5.4.1.4 Bei Reinigungsarbeiten in Bereichen, die der Schutzstufe 1 zuzuordnen sind, sind spezielle arbeitsmedizinische Vorsorgeuntersuchungen für die Versicherten nicht verpflichtend. Ergibt sich jedoch im Einzelfall eine Gefährdung durch Erreger der Risikogruppe 2 oder 3, so hat der Unternehmer den Versicherten das Angebot zu unterbreiten, sich einer speziellen arbeitsmedizinischen Vorsorgeuntersuchung zu unterziehen.

   
Nach arbeitsmedizinischen Erkenntnissen sind bei Reinigungsarbeiten spezielle arbeitsmedizinische Vorsorgeuntersuchungen nach dem BG-Grundsatz "Berufsgenossenschaftliche arbeitsmedizinische Vorsorgeuntersuchungen" G42 "Tätigkeiten mit Infektionsgefährdung" zu veranlassen
  • im Hinblick auf die Gefährdung durch Erreger von Hepatitis B und C bei den unter Abschnitt 4.2.3 beschriebenen Tätigkeiten und besonders betroffenen Bereichen,
  • im Hinblick auf Hepatitis A bei den unter Abschnitt 4.2.3 aufgeführten Tätigkeiten und Bereichen,
  • im Hinblick auf Lungentuberkulose bei den unter Abschnitt 4.2.4 aufgeführten Bereichen.

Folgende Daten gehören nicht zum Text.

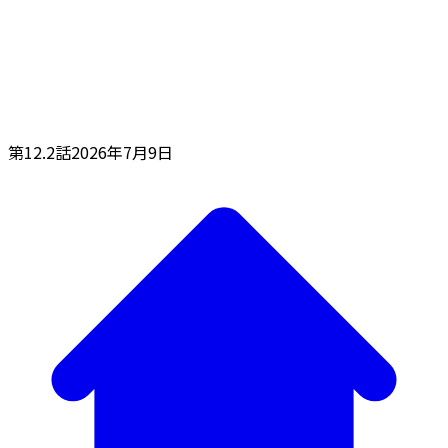
第12.2話
2026年7月9日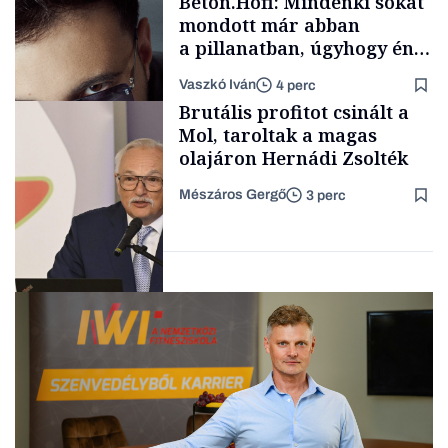
Beton.Hofi: Mindenki sokat
mondott már abban
a pillanatban, úgyhogy én
a legsarkosabb
Vaszkó Iván
4 perc
gondolataimat akartam
TÁMOGATÓI
Brutális profitot csinált a
TARTALOM
kimondani
Mol, taroltak a magas
olajáron Hernádi Zsolték
Mészáros Gergő
3 perc
Forbes-sztori
Befektetés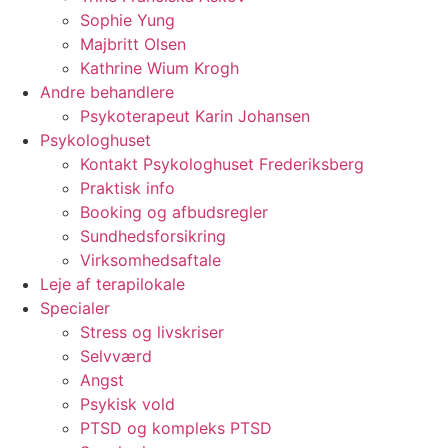
Sophie Yung
Majbritt Olsen
Kathrine Wium Krogh
Andre behandlere
Psykoterapeut Karin Johansen
Psykologhuset
Kontakt Psykologhuset Frederiksberg
Praktisk info
Booking og afbudsregler
Sundhedsforsikring
Virksomhedsaftale
Leje af terapilokale
Specialer
Stress og livskriser
Selvværd
Angst
Psykisk vold
PTSD og kompleks PTSD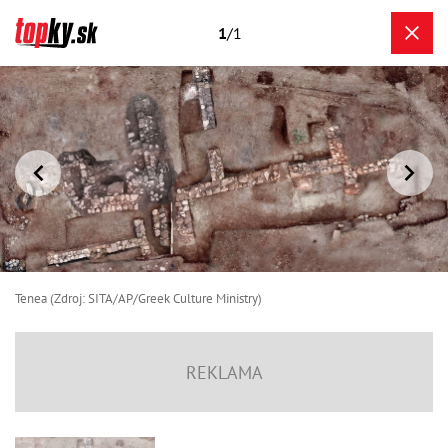
1
/1
Tenea (Zdroj: SITA/AP/Greek Culture Ministry)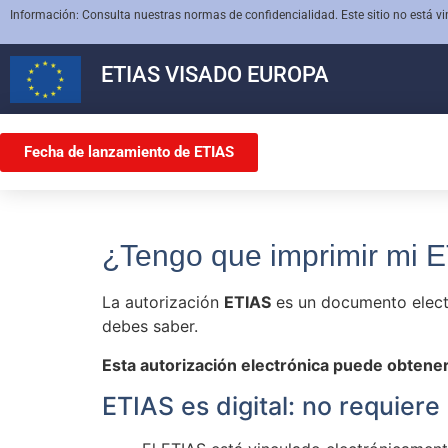
Información: Consulta nuestras normas de confidencialidad. Este sitio no está 
ETIAS
VISADO EUROPA
Fecha de lanzamiento de ETIAS
¿Tengo que imprimir mi E
La autorización
ETIAS
es un documento electr
debes saber.
Esta autorización electrónica puede obtene
ETIAS es digital: no requiere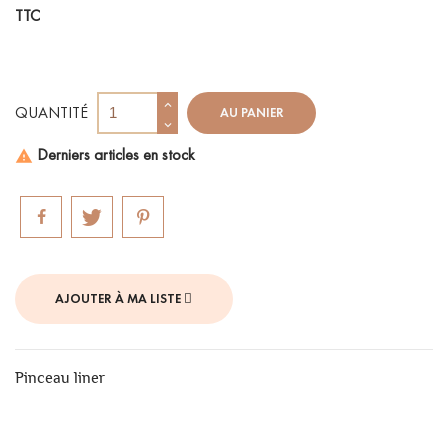
TTC
QUANTITÉ
AU PANIER
Derniers articles en stock

AJOUTER À MA LISTE
Pinceau liner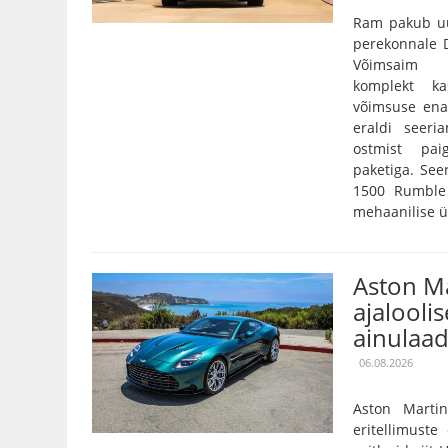
Ram pakub uu
perekonnale D
Võimsaim 3,
komplekt k
võimsuse ena
eraldi seeri
ostmist pai
paketiga. Se
1500 Rumble 
mehaanilise ü
Aston Ma
ajaloolis
ainulaad
06.08.2026
Aston Marti
eritellimust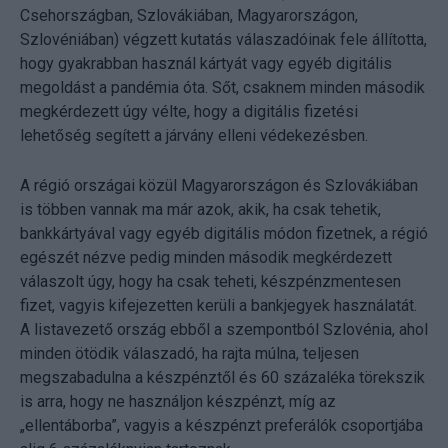
Csehországban, Szlovákiában, Magyarországon,
Szlovéniában) végzett kutatás válaszadóinak fele állította,
hogy gyakrabban használ kártyát vagy egyéb digitális
megoldást a pandémia óta. Sőt, csaknem minden második
megkérdezett úgy vélte, hogy a digitális fizetési
lehetőség segített a járvány elleni védekezésben.
A régió országai közül Magyarországon és Szlovákiában
is többen vannak ma már azok, akik, ha csak tehetik,
bankkártyával vagy egyéb digitális módon fizetnek, a régió
egészét nézve pedig minden második megkérdezett
válaszolt úgy, hogy ha csak teheti, készpénzmentesen
fizet, vagyis kifejezetten kerüli a bankjegyek használatát.
A listavezető ország ebből a szempontból Szlovénia, ahol
minden ötödik válaszadó, ha rajta múlna, teljesen
megszabadulna a készpénztől és 60 százaléka törekszik
is arra, hogy ne használjon készpénzt, míg az
„ellentáborba”, vagyis a készpénzt preferálók csoportjába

5.4.2 Aktive Immunisierung

Steht ein wirksamer Impfstoff zur Verfügung, ist Versicherten, die mit Reinigungsarbeiten mit Infektionsgefahr beschäftigt werden und über keinen ausreichenden Immunschutz verfügen, im Rahmen der Vorsorgeuntersuchung, eine Impfung anzubieten. Das schließt ein, dass die Versicherten vom untersuchenden Arzt über die zu verhütende Krankheit, den Nutzen der Impfung und mögliche Nebenwirkungen/Komplikationen aufzuklären sind.

   
Siehe § 15a Abs. 3 der Biostoffverordnung.

Den Versicherten dürfen dabei keine Kosten entstehen.

Siehe Arbeitsschutzgesetz und Abschnitt 9.5 der BG-Regel "Biologische Arbeitsstoffe im Gesundheitswesen und in der Wohlfahrtspflege" (BGR 250/TRBA 250).


5.4.3 Tätigkeitsbeschränkung

Bei ärztlichen Bedenken gegen die Tätigkeit mit biologischen Arbeitsstoffen sind vom Unternehmer zusätzliche Schutzmaßnahmen zu treffen, gegebenenfalls ist dem Beschäftigten eine andere Tätigkeit zuzuweisen.

   
Siehe § 15a Abs. 7 der Biostoffverordnung.